What to do
a – In the passage on Afro-Cuban identity, what made the writer hyper-aware of their blackness? Answer in one to three sentences.
b – Carry on the passage about mixed-race identity and Afro-Cuban heritage, starting after its last sentence.

Passage to read

◆ ◆ ◆ ◆

As a mixed-race person (black and white), I have struggled to forge my identity and collate my African ancestry with my Hispanic heritage and my American nationality. Today, I identify strongly with my Afro-Cuban background and greatly value the history, culture, and present-day realities of its people, namely those who are of African descent. In both the United States and Cuba, black women are subjected to racism and sexism, which gnaw at their psyche and the development of their identities. Dark-skinned women, in particular, are even more vulnerable to microaggressions and societal attacks, which are manifested both explicitly and implicitly. Exposure to my father’s extended family has pushed me to check my privilege; meanwhile, my visits to Spain, where my siblings and I are surrounded by all-white family and friends, have made me hyper-aware of my blackness and all that it entails (both the banes and boons/disadvantages and the unearned privileges).

◆ ◆ ◆ ◆

Source data

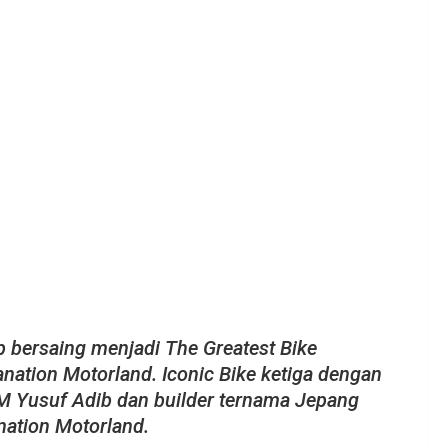
p bersaing menjadi The Greatest Bike
nation Motorland. Iconic Bike ketiga dengan
 M Yusuf Adib dan builder ternama Jepang
nation Motorland.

◆ ◆ ◆ ◆

Task-by-task answers
a – The writer's visits to Spain made them hyper-aware of their blackness. There, the writer and their siblings are surrounded by family and friends who are all white.

b –
Multiculturality is a beautifully unique yet complex and confusing experience. On one hand, being with my Cuban family allows me to celebrate my blackness and my Hispanic heritage; on the other, I am made blatantly aware, by the preferential treatment that I receive, of the many privileges that I hold, not only for having been born in the United States but for having a European mother. The overlapping, and presumably contentious, facets of my identity are in fact forces which I hope to reconcile to reflect the multicultural person that I am.